STATED TASK
Render the part of the listing that opens with the line containing "scientific name: Trichosurus arnhemensis" and closes with the line containing "scientific name: Byttneria" as a two-column CSV with the headers field and value. Give one row per line, with each field and each value in its own quoted cell and any line breaks turned into spaces.

(Stored records)
---

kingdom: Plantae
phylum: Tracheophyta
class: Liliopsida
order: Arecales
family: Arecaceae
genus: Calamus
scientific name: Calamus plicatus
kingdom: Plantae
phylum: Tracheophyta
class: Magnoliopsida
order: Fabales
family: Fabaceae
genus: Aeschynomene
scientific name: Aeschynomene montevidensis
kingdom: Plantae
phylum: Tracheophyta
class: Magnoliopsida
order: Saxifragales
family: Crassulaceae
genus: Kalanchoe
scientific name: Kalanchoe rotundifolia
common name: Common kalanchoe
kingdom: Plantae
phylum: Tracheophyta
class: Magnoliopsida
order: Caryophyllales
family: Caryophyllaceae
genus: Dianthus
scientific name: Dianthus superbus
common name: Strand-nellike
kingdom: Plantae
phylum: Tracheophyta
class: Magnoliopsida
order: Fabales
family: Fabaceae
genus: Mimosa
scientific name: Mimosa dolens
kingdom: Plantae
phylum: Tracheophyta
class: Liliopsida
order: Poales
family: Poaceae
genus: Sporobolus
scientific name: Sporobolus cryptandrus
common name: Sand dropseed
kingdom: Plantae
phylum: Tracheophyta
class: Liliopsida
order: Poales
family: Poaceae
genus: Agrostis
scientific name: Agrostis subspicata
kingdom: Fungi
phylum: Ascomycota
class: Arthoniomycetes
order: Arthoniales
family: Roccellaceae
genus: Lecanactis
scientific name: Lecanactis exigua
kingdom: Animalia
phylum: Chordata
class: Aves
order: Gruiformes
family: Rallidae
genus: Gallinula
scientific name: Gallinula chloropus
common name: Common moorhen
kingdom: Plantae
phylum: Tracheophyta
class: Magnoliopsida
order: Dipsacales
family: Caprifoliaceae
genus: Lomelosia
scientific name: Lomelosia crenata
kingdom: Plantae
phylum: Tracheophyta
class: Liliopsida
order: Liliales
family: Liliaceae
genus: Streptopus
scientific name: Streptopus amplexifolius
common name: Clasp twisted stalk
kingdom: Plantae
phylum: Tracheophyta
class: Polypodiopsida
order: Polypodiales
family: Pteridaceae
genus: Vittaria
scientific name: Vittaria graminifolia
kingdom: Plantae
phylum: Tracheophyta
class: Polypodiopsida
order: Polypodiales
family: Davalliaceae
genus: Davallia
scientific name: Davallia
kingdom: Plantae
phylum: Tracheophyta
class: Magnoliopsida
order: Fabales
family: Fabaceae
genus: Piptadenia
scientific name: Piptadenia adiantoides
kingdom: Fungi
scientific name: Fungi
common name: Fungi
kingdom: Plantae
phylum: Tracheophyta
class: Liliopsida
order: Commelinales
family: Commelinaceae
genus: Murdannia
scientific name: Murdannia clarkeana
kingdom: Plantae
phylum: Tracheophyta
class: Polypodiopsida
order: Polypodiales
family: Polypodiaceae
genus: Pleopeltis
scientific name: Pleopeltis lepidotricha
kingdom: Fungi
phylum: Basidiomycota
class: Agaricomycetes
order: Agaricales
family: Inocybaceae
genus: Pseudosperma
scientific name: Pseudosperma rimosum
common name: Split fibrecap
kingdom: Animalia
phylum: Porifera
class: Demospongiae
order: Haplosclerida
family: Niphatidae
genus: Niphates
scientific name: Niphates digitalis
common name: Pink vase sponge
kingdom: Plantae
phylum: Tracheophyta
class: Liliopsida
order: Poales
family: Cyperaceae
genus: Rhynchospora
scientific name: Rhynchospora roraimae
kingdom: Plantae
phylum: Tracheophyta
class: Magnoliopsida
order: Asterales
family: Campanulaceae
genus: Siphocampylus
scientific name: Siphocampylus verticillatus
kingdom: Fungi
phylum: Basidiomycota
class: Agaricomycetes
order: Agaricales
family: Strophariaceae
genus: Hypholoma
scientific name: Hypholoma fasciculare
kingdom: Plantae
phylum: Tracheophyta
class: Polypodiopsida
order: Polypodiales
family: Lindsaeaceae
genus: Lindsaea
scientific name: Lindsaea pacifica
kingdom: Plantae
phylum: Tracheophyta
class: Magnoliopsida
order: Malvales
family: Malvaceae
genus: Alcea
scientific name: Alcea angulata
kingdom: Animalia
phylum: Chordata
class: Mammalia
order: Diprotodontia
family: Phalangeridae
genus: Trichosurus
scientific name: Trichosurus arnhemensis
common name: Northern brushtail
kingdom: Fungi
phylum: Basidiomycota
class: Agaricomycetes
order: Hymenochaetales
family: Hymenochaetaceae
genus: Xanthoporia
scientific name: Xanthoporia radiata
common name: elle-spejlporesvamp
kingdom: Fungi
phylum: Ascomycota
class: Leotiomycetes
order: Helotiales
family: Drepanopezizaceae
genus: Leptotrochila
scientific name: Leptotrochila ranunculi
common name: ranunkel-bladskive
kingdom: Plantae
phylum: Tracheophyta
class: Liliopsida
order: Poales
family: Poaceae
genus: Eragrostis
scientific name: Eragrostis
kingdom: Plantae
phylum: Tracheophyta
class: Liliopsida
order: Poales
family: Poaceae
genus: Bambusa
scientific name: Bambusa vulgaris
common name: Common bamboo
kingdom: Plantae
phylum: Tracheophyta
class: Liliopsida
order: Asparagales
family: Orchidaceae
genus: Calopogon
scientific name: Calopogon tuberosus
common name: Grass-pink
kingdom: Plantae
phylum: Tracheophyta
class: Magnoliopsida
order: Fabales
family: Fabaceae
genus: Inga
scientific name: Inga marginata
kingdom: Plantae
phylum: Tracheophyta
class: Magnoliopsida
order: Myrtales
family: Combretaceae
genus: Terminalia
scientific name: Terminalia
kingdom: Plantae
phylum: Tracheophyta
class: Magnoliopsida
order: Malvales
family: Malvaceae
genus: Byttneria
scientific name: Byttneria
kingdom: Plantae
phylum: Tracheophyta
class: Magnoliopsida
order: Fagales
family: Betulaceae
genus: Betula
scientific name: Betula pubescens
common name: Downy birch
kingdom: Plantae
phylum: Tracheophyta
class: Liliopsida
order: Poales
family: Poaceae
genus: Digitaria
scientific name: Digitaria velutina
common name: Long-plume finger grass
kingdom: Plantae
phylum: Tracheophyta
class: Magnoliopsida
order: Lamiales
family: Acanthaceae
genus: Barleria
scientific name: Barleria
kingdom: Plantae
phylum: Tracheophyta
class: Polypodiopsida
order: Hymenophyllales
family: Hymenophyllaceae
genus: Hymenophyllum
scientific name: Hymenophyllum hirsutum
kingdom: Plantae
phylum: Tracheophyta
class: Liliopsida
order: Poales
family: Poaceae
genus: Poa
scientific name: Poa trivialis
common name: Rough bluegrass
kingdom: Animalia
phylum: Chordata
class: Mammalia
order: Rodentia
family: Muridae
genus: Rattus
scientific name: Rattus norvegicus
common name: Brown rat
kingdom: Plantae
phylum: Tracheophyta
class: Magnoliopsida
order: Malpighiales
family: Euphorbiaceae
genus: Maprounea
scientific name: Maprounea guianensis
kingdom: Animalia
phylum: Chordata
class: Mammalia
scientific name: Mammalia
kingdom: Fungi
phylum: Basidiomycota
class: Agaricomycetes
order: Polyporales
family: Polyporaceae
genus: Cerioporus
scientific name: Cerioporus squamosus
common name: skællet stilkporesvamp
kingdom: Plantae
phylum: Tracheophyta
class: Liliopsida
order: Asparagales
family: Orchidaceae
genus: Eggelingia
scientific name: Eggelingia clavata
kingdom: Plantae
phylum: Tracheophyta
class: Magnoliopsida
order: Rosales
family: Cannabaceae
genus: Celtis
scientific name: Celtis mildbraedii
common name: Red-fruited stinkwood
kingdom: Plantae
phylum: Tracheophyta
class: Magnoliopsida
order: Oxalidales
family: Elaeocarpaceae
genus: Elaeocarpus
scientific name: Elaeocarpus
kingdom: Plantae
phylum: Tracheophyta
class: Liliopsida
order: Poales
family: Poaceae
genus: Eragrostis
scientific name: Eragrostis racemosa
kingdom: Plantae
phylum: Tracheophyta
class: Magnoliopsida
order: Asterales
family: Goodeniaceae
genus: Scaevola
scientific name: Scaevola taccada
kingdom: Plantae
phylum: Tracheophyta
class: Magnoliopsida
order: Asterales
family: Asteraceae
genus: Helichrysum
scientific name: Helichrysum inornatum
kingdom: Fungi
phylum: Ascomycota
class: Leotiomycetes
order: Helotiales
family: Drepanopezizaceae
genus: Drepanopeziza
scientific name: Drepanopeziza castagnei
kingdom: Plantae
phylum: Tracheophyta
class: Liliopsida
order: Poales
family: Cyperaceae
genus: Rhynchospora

---

SOLUTION FOR THIS TASK
field,value
"scientific name:","Trichosurus arnhemensis"
"common name:","Northern brushtail"
"kingdom:","Fungi"
"phylum:","Basidiomycota"
"class:","Agaricomycetes"
"order:","Hymenochaetales"
"family:","Hymenochaetaceae"
"genus:","Xanthoporia"
"scientific name:","Xanthoporia radiata"
"common name:","elle-spejlporesvamp"
"kingdom:","Fungi"
"phylum:","Ascomycota"
"class:","Leotiomycetes"
"order:","Helotiales"
"family:","Drepanopezizaceae"
"genus:","Leptotrochila"
"scientific name:","Leptotrochila ranunculi"
"common name:","ranunkel-bladskive"
"kingdom:","Plantae"
"phylum:","Tracheophyta"
"class:","Liliopsida"
"order:","Poales"
"family:","Poaceae"
"genus:","Eragrostis"
"scientific name:","Eragrostis"
"kingdom:","Plantae"
"phylum:","Tracheophyta"
"class:","Liliopsida"
"order:","Poales"
"family:","Poaceae"
"genus:","Bambusa"
"scientific name:","Bambusa vulgaris"
"common name:","Common bamboo"
"kingdom:","Plantae"
"phylum:","Tracheophyta"
"class:","Liliopsida"
"order:","Asparagales"
"family:","Orchidaceae"
"genus:","Calopogon"
"scientific name:","Calopogon tuberosus"
"common name:","Grass-pink"
"kingdom:","Plantae"
"phylum:","Tracheophyta"
"class:","Magnoliopsida"
"order:","Fabales"
"family:","Fabaceae"
"genus:","Inga"
"scientific name:","Inga marginata"
"kingdom:","Plantae"
"phylum:","Tracheophyta"
"class:","Magnoliopsida"
"order:","Myrtales"
"family:","Combretaceae"
"genus:","Terminalia"
"scientific name:","Terminalia"
"kingdom:","Plantae"
"phylum:","Tracheophyta"
"class:","Magnoliopsida"
"order:","Malvales"
"family:","Malvaceae"
"genus:","Byttneria"
"scientific name:","Byttneria"